NDI, Amerikan şirketlerine yurt dışında pazarlar açmakla görevli Ulusal Demokrasi Vakfı’na (NED) bağlı. NED, aynı zamanda NDI ve benzeri bir dizi vakfın çalışmalarını koordine ediyor.
NED, paravan STK’ların en bilindik örneği. Vakfın, sivil toplum kuruluşu olduğu iddiası tamamıyla kusurlu, hükümet tarafından kurulup finanse edilen kaç tane STK var, bu hiç tartışılmıyor.
1983 yılında ABD Kongresi’nden çıkan kararla kurulan NED, çalışmaları için federal bütçeden yıllık fon alıyor. NED’in operasyonlarına dair en detaylı bilgi, vakfın kurucu ortağı ve eski başkanı Allen Weinstein’ın 21 Eylül 1991’de Washington Post’a verdiği mülakatta bulunabilir. Weinstein, NED’in “CIA’in 25 yıl önce gizlice yaptığı şeyi” yaptığını söylemiş. NED’in kuruluşundan bu yana dünya üzerindeki tüm renkli devrim ve darbe ya da darbe girişimlerinde parmağı olduğu bilinen bir şey.
Hakikat Bakanlığı’nın başına geçen Jankowicz, NED’in tornasından geçmiş. Yani gereken mesleki tecrübeye sahip olduğu söylenebilir.
Hunter Biden’ın laptobu
2020’nin ekim ayında, başkanlık seçimlerinden hemen evvel Joe Biden’ın oğlu Hunter Biden’ın Delaware’deki bir tamirciye bir laptop götürdüğü ve onu orada unuttuğu ortaya çıktı.
Dükkan sahibi bilgisayarı tamir ettikten sonra ilgili makamlara teslim etti.

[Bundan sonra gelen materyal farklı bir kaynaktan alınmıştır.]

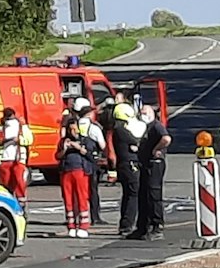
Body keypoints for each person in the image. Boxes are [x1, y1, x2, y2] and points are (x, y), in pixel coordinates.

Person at [128, 104, 172, 239]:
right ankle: (142, 227)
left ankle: (157, 226)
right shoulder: (142, 127)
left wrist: (156, 149)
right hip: (145, 163)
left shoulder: (156, 125)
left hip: (155, 164)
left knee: (153, 194)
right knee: (143, 194)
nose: (142, 114)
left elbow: (166, 139)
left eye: (144, 112)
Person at [110, 99, 147, 236]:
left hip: (124, 165)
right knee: (133, 195)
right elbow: (136, 141)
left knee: (128, 195)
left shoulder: (117, 131)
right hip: (129, 165)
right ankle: (127, 224)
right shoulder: (122, 131)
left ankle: (125, 223)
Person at [55, 115, 95, 238]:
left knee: (82, 198)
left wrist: (78, 147)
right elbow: (57, 156)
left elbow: (90, 155)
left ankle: (83, 226)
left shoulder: (85, 140)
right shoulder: (63, 141)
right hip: (66, 171)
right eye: (70, 129)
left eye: (74, 129)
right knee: (68, 199)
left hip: (81, 171)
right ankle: (71, 225)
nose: (72, 132)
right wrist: (65, 148)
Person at [71, 97, 108, 224]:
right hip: (91, 162)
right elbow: (103, 145)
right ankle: (95, 217)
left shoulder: (72, 125)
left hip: (76, 162)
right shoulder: (94, 128)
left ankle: (76, 217)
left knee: (78, 191)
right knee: (93, 190)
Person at [0, 107, 31, 205]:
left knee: (19, 183)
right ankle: (7, 203)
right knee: (5, 184)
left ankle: (21, 205)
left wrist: (19, 141)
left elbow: (29, 140)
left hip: (18, 159)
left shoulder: (22, 126)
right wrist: (2, 141)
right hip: (4, 159)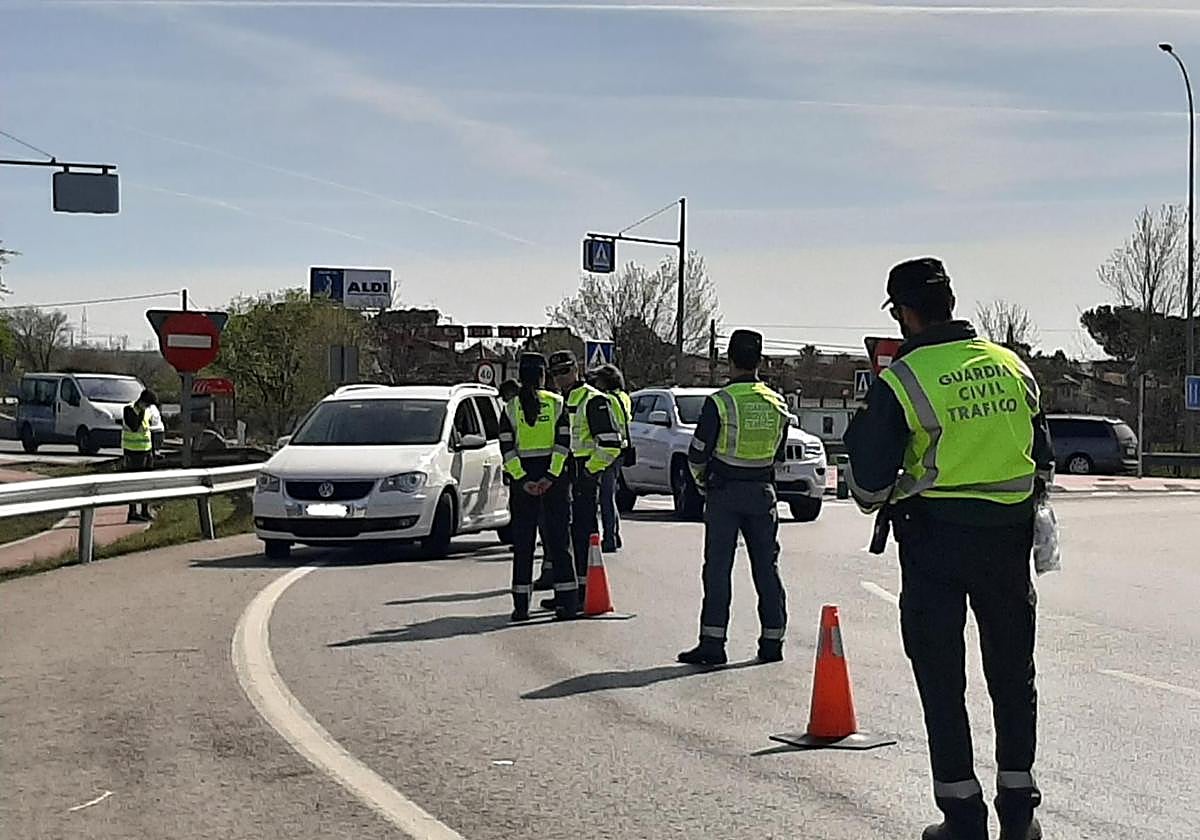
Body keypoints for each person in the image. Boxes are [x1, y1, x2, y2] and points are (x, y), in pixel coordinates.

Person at [843, 258, 1052, 840]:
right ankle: (1020, 813)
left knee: (942, 678)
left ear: (904, 314)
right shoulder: (1012, 367)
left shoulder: (904, 380)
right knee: (1013, 674)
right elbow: (1042, 454)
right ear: (951, 303)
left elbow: (866, 488)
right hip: (1008, 539)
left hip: (934, 540)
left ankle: (961, 816)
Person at [678, 330, 789, 667]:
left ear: (729, 361)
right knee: (766, 569)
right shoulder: (777, 402)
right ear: (760, 361)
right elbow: (779, 453)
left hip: (724, 492)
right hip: (763, 492)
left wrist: (701, 484)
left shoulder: (720, 402)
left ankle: (713, 643)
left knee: (718, 570)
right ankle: (773, 640)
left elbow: (697, 453)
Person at [497, 354, 578, 621]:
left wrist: (523, 480)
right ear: (543, 376)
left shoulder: (509, 408)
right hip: (553, 483)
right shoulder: (557, 403)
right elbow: (563, 445)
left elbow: (506, 449)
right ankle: (566, 604)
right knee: (558, 544)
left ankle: (521, 607)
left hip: (523, 486)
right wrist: (550, 477)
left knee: (523, 546)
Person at [545, 350, 623, 607]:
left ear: (576, 368)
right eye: (556, 374)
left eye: (565, 371)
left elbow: (611, 444)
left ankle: (584, 593)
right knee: (560, 537)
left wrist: (590, 471)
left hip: (582, 474)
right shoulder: (557, 402)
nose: (561, 378)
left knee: (582, 535)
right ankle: (566, 593)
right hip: (561, 474)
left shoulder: (594, 400)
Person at [594, 364, 633, 553]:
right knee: (610, 495)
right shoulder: (624, 397)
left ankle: (609, 537)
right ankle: (614, 535)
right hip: (622, 450)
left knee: (605, 497)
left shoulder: (606, 400)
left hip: (610, 450)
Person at [122, 388, 158, 523]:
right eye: (147, 404)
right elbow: (134, 427)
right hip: (132, 451)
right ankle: (132, 512)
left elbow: (147, 429)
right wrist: (142, 411)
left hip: (146, 450)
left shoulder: (147, 411)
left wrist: (153, 451)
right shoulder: (129, 409)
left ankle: (144, 510)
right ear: (142, 401)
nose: (148, 407)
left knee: (146, 483)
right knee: (134, 483)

Bilgisayarda, Hunter Biden’ın aldığı rüşvetler ve karıştığı yolsuzluklar hakkında detaylı bilgiler mevcuttu. Son 10 yılda Biden klanının yolsuzluktan elde ettiği gelirin ise 4 milyar dolar civarında olduğu tahmin ediliyor.
Bilgisayarda yolsuzluk delillerinin yanı sıra Hunter Biden’ın uyuşturucu bağımlısı olduğu, 14 yaşında bir kız çocuğuyla ilişki yaşadığı ve striptizcilerle verdiği seks partisine dair bilgiler vardı.

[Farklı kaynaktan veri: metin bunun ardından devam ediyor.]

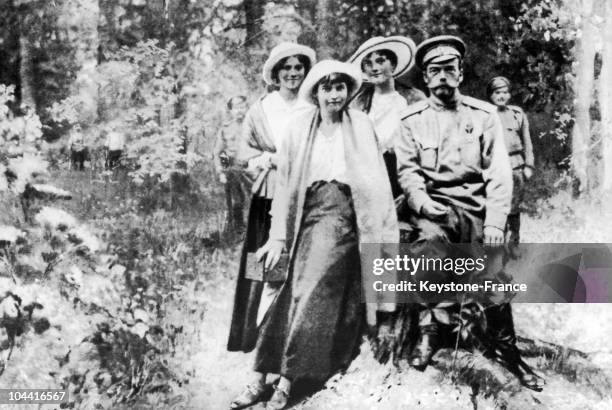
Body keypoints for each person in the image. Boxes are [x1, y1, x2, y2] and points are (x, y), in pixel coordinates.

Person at [230, 60, 398, 410]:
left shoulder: (362, 125)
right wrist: (278, 237)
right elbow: (287, 186)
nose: (334, 94)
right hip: (305, 216)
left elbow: (377, 185)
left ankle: (286, 381)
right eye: (327, 87)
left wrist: (378, 231)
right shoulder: (297, 128)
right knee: (289, 287)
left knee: (309, 289)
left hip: (344, 218)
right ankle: (258, 376)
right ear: (317, 92)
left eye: (340, 87)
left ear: (348, 92)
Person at [395, 35, 542, 390]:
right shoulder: (411, 119)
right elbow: (408, 172)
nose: (442, 76)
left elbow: (498, 173)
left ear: (460, 73)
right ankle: (431, 331)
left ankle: (507, 350)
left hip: (477, 206)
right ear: (426, 78)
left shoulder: (484, 115)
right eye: (435, 71)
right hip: (435, 208)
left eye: (449, 69)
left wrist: (495, 221)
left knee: (493, 269)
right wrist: (420, 201)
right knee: (428, 250)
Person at [227, 42, 315, 356]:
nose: (293, 73)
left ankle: (289, 333)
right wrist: (266, 159)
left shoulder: (313, 106)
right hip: (268, 195)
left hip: (304, 195)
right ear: (275, 74)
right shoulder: (261, 109)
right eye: (286, 68)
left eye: (298, 68)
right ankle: (253, 330)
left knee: (297, 262)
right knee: (260, 262)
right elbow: (243, 155)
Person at [348, 36, 426, 199]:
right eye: (368, 64)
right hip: (368, 172)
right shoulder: (358, 102)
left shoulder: (413, 98)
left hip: (404, 170)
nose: (374, 68)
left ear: (393, 65)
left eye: (380, 61)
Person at [487, 76, 534, 244]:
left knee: (514, 206)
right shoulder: (485, 114)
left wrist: (529, 165)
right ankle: (496, 243)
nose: (501, 96)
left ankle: (514, 241)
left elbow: (527, 140)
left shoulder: (517, 113)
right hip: (494, 166)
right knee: (496, 204)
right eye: (497, 92)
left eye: (505, 92)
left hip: (515, 165)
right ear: (490, 95)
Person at [213, 95, 249, 233]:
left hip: (253, 168)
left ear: (247, 108)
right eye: (236, 108)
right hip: (233, 169)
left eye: (242, 107)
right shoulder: (226, 129)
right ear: (230, 111)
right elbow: (220, 152)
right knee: (236, 201)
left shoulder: (254, 126)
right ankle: (238, 229)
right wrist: (222, 171)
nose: (239, 111)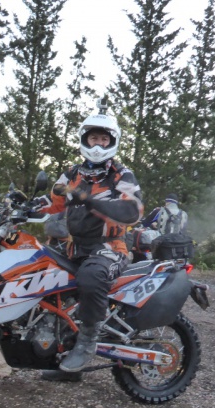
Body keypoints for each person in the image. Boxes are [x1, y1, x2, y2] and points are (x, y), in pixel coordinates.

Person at [33, 101, 144, 381]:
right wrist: (23, 206)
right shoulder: (73, 174)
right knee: (41, 274)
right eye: (93, 137)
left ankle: (87, 342)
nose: (97, 143)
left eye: (103, 138)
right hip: (75, 247)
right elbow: (53, 201)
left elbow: (132, 211)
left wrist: (90, 200)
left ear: (112, 141)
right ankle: (59, 353)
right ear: (85, 139)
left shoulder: (121, 175)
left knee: (91, 276)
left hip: (110, 249)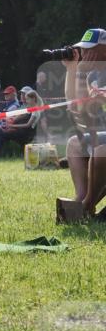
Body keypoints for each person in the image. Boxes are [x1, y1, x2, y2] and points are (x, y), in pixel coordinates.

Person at [60, 28, 106, 220]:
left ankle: (87, 205)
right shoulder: (94, 75)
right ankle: (81, 198)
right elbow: (78, 109)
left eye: (90, 49)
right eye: (83, 49)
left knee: (101, 151)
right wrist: (73, 69)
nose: (85, 53)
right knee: (75, 144)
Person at [0, 86, 42, 158]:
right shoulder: (30, 109)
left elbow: (28, 125)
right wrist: (10, 123)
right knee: (0, 129)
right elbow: (20, 117)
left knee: (1, 133)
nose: (26, 101)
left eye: (27, 99)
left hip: (25, 134)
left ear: (33, 99)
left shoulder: (35, 111)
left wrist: (12, 126)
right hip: (21, 131)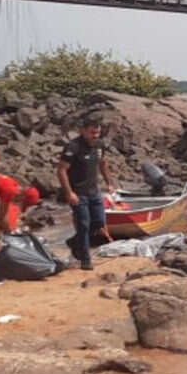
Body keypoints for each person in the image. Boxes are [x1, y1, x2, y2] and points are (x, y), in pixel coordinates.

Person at [58, 116, 114, 271]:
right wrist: (69, 193)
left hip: (94, 191)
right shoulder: (73, 147)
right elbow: (61, 170)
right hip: (78, 192)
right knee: (83, 224)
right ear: (83, 131)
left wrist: (109, 183)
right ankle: (85, 259)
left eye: (97, 133)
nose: (95, 136)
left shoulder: (100, 145)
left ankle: (75, 243)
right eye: (92, 133)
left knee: (99, 223)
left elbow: (103, 164)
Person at [0, 174, 40, 268]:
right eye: (20, 202)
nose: (16, 203)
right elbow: (0, 217)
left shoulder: (12, 184)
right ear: (22, 196)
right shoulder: (10, 191)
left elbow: (1, 216)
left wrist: (7, 231)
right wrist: (5, 233)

Tüm bunlar, başkanlık seçimlerinden hemen önce ortaya çıksaydı, Biden’ın kazanma şansı olmazdı. Dolayısıyla ana akım medya, konuya ilişkin haberlerin tümü sansüre tabi tuttu. En bilindik örnek, Glenn Greenewald’ın Intercept’teki haberinin editör masasından dönmesiydi. Bir dizi detaya şuradaki yazıdan erişilebilir.

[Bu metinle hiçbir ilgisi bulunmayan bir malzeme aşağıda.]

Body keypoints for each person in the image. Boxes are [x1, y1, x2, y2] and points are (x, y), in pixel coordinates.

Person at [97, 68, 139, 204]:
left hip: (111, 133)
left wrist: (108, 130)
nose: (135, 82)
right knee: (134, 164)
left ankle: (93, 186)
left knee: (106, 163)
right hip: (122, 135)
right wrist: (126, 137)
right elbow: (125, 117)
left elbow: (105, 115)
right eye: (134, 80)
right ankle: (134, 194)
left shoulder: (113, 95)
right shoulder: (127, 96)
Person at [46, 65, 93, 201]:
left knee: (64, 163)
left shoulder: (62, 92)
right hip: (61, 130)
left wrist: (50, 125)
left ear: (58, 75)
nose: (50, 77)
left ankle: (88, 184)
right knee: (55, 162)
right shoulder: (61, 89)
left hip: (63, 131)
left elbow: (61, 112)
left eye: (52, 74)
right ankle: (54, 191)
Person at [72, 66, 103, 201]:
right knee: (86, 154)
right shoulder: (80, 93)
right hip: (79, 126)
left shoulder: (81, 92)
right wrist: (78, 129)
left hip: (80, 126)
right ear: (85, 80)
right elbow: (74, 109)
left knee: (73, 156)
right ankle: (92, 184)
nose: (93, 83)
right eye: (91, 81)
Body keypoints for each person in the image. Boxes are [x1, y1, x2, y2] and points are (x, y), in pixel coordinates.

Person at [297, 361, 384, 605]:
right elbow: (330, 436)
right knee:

O dönem Facebook’un seçimlerden sorumlu şefi Anna Makanju’ydu ve Biden aleyhinde suçlama içeren ne kadar paylaşım varsa sildi. Joe Biden aleyhindeki en önemli yolsuzluk iddialarının, Başkan Yardımcısı olarak görev yaptığı ve Ukrayna dosyasından sorumlu olduğu zamanları kapsaması da ilginçti. Ve ne tesadüf ki Anna Makanju, Biden’ın o dönem çalıştığı isimler arasındaydı.
2022’nin mart ayında söz konusu bilgileri New York Times gazetesi yayımlayana kadar laptoptaki verilerin propaganda materyali olduğu genel kanıydı. İtirafı Rusya’nın Ukrayna’ya askeri harekat başlatmasından hemen sonra yapmaları da dikkat çekiciydi, atı alan Üsküdar’ı geçtiği için haber pek ilgi görmedi.
Nina Jankowicz de Biden’a sadık isimler arasındaydı ve ilgili tüm haberleri “Rus propagandası” olarak yorumladı. 22 Ocak 2020’de, Biden ile Trump arasındaki ilk münazaradan sonra Twitter’dan yaptığı paylaşımda şu ifadeleri kullandı:
“Görünüşe göre ‘cehennemden gelen dizüstü bilgisayara’ geri döndük: Biden, dizüstü bilgisayarın Rus operasyonu olduğuna inanan 50 eski Ulusal Güvenlik yetkilisine ve 5 eski CIA başkanına dikkat çekiyor”.
Diğer yandan Jankowicz, “Rusyagate” saftatasının kaynağı olan eski MI6 casusu Christopher Steele’yi de “muteber kaynak” olarak gördüğünü dile getirmişti.
Steele, Rusyagate iddiaları yüzünden 2020’nin temmuz ayında Britanya yargısı tarafından tazminata mahkum edilmişti; zira uydurduğu hikaye nedeniyle itibarının zedelendiğini söyleyen bir dolu insan ortaya çıkmıştı.
Bilgisayara dokunan ayvayı yiyor
Şimdiye dek bilgisayara dokunan her kim varsa başı beladan kurtulmadı. Hunter Biden’ın bilgisayarı götürdüğü tamirci John Paul Mac Isaac, uzun bir süre hedef gösterildi.
Dizüstü bilgisayardaki verileri değerlendiren ve elinde hard diskin kopyası olan gazeteci Jack Maxey de aynı şekilde. O kadar ileri gittiler ki, hard diski incelemeyi sürdürmek istediği için İsviçre’ye kaçmak zorunda kaldı. Maxey’e göre bilgisayarda 450 gigabayt hacminde arşivlenmiş 80 bin fotoğraf ve video ve 120 bin e-posta vardı.
ABD’nin Ukrayna’daki biyolojik silahları
Rusya Savunma Bakanlığı, 24 Şubat’ta başlayan harekattan sonra ABD’nin Ukrayna’da biyolojik silah çalışmaları yürüttüğüne dönük çok sayıda belge yayımladı.
Nisan ayının ortalarında, Hunter Biden’a ait Rosemont Seneca şirketinin bu çalışmalara bağlantılı olduğu bilgisi ifşa edildi. İngiliz Daily Mail gazetesi, mart ayının sonunda Jack Maxey’in bu bağlantıları sözünü ettiği hard diskte gördüğünü yazmamış olsaydı, tüm bunlara Kremlin propagandası denilip geçilecekti.
Bu büyük ifşaatlardan sonra Hunter Biden’ın kendi işlerinde babasının nüfuzunu kullandığı bilgisi bile çok önemsiz kalıyor. Dolayısıyla Maxey’in ABD’de kendini güvende hissetmemesi şaşılacak bir durum değil. Bununla beraber Biden idaresinin, biyolojik silah ifşaatlarından sonra alelacele Hakikat Bakanlığı kurması da şaşırtıcı sayılmaz.
Ve fark edileceği üzere bundan böyle Ukrayna’da — Hunter Biden’ın doğrudan dahliyle — yürütülen askeri biyolojik laboratuvar çalışmalarına yönelik tüm haber ve paylaşımlara, çok daha seri bir şekilde bloke konulacak.